→ **Dataset records**:

☆ ☆ ☆

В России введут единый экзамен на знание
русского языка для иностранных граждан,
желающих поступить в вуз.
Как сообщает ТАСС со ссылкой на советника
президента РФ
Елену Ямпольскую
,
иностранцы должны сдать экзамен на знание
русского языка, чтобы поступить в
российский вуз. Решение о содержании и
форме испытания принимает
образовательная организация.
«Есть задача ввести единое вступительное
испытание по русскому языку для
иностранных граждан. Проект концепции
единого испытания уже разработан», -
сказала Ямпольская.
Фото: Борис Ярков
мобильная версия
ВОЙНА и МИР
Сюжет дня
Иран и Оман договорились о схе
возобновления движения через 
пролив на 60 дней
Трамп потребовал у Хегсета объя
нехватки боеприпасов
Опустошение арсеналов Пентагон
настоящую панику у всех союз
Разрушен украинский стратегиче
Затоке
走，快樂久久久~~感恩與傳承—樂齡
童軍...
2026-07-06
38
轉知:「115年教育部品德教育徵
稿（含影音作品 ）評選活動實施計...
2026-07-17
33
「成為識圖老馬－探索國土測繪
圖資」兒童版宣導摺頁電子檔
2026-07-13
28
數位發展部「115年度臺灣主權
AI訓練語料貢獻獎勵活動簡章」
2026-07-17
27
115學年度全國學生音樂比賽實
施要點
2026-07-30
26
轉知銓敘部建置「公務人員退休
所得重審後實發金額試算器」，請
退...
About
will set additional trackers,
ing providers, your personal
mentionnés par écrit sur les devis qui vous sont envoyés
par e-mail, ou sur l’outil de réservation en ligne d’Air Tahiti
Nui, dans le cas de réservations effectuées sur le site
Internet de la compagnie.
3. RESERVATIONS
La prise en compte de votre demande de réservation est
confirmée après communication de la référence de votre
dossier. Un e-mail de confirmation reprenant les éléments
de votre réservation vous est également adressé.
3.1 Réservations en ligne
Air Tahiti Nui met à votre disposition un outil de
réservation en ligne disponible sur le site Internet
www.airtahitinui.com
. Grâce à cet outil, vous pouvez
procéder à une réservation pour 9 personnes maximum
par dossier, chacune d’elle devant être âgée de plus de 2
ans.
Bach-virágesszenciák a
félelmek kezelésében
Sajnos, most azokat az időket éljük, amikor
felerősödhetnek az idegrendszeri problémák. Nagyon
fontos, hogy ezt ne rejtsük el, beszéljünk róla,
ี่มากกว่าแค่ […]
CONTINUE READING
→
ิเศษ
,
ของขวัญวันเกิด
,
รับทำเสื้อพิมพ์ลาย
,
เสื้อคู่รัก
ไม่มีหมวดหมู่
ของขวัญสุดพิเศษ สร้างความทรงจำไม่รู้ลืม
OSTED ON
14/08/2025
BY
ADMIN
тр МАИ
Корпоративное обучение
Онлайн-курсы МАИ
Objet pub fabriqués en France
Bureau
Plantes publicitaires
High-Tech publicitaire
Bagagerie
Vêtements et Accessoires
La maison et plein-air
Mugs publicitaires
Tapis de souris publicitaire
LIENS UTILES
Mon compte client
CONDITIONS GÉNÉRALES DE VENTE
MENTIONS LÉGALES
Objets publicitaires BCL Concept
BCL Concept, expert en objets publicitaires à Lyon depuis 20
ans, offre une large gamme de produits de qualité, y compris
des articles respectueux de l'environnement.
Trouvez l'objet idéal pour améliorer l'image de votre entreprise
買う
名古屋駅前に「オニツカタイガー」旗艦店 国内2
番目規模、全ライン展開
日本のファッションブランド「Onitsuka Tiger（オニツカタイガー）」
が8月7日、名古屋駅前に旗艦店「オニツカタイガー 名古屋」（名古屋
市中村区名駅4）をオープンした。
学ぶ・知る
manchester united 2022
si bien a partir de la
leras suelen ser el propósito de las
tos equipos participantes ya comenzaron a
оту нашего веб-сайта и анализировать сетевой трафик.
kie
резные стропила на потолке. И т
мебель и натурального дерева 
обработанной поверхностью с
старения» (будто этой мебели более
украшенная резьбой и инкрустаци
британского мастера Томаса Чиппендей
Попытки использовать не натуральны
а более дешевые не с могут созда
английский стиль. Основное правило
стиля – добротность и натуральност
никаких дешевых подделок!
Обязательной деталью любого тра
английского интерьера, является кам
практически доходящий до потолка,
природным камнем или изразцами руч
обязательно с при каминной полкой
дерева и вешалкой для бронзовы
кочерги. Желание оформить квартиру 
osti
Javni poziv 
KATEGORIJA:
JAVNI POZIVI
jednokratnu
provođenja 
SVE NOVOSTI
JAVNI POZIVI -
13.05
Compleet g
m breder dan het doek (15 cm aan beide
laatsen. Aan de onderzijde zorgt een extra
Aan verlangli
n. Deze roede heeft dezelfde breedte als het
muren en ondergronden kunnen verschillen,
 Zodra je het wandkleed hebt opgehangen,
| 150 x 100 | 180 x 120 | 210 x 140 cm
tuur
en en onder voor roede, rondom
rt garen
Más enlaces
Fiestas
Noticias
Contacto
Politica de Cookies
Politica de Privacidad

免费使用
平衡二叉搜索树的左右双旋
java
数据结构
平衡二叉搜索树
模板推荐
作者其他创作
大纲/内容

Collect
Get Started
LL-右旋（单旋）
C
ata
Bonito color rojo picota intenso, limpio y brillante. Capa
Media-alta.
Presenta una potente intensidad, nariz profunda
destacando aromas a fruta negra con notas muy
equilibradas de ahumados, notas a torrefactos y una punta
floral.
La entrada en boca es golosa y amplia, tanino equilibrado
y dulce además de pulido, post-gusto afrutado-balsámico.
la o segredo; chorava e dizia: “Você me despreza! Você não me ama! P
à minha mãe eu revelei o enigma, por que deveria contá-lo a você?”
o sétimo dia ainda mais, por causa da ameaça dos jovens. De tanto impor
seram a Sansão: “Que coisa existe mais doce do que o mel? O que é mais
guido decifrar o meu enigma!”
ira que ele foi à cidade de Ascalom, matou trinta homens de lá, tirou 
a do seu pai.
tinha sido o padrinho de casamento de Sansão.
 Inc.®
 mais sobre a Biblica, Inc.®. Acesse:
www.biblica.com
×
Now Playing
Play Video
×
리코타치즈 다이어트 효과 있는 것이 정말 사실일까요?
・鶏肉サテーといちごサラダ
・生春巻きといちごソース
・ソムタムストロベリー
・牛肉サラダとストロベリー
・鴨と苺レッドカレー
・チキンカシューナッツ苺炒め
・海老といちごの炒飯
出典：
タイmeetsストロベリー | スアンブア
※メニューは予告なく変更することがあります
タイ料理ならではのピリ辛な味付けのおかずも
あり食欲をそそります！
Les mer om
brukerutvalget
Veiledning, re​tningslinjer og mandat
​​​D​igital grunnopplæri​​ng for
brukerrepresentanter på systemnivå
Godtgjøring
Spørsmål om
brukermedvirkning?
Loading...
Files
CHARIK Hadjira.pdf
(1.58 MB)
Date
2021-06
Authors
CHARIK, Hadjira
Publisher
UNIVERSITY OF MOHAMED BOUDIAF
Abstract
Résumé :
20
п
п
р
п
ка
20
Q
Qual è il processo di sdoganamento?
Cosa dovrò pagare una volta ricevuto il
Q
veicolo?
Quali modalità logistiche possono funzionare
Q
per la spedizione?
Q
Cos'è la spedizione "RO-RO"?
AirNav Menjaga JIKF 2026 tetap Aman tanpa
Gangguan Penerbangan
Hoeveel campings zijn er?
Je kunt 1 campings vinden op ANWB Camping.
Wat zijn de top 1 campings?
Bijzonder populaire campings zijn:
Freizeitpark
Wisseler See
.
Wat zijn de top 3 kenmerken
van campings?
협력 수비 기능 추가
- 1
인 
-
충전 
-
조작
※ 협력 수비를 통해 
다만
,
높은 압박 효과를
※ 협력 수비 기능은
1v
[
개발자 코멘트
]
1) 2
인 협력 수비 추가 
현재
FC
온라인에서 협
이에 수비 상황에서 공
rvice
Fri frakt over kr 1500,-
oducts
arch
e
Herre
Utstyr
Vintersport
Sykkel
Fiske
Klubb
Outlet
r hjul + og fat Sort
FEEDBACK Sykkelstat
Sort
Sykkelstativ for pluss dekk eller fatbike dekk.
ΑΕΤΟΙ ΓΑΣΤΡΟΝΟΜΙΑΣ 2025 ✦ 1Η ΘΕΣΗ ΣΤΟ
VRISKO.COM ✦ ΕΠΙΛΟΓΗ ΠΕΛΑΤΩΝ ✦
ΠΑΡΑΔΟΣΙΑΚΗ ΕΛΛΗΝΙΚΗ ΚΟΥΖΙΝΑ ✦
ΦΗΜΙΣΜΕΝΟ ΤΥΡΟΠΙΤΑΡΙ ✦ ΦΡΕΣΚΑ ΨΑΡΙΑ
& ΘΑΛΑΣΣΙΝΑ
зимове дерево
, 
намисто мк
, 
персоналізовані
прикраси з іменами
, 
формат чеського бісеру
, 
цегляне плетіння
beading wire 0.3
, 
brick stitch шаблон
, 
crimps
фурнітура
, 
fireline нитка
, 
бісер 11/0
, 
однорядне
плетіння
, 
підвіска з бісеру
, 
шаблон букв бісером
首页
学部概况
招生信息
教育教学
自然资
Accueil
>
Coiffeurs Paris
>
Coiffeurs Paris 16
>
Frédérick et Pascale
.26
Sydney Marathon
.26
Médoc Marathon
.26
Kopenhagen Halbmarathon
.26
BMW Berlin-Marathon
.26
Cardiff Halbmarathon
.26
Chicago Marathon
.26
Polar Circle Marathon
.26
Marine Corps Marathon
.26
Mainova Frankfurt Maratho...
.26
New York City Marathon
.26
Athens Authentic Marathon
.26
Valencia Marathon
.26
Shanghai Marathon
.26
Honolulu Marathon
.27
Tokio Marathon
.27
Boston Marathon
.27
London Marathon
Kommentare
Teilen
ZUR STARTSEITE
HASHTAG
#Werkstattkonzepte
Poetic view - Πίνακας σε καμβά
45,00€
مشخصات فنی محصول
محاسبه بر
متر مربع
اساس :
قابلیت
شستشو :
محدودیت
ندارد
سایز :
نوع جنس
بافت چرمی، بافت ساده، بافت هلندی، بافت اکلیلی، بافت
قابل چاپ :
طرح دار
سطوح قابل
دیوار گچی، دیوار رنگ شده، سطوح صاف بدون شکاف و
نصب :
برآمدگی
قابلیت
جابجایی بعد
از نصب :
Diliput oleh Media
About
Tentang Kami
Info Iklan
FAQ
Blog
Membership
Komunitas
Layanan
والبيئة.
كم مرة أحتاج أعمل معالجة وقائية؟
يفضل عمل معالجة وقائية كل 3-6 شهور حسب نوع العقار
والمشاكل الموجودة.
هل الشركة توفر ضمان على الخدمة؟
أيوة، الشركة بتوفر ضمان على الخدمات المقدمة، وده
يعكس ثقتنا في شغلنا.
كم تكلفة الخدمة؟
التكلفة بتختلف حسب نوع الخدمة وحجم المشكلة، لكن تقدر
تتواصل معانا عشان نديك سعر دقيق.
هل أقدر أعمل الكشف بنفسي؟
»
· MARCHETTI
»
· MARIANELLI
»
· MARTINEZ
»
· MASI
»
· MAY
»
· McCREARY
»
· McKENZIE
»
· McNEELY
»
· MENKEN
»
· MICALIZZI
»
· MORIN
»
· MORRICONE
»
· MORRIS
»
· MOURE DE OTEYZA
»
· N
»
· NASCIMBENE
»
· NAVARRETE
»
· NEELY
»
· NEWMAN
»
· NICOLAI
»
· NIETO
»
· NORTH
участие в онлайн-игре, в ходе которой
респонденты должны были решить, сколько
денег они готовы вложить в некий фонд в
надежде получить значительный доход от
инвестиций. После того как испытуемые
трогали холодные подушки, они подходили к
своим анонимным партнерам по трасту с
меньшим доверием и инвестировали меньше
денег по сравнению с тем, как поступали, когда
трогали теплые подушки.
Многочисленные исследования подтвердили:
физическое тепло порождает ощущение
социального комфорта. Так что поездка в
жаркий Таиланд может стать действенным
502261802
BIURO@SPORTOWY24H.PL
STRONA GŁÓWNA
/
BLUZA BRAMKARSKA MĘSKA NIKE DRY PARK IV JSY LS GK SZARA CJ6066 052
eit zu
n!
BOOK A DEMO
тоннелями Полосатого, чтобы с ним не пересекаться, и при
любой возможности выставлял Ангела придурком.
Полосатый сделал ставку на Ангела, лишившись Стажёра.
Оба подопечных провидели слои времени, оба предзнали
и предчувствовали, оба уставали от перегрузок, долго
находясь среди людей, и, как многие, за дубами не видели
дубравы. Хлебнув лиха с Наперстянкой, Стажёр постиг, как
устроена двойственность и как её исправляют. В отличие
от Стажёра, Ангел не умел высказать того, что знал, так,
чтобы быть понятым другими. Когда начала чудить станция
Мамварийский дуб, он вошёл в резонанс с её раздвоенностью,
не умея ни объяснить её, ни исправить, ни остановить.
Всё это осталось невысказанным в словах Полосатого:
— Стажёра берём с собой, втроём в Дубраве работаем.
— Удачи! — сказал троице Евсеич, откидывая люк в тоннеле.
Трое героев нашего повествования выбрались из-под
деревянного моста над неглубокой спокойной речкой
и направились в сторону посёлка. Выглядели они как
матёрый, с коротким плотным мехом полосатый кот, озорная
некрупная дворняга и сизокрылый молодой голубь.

☆ ☆ ☆

→ **Task details**:
Looking through the data above, count the lines that include the string "поступить" and give only the count.

→ **Answer to this exercise**:
2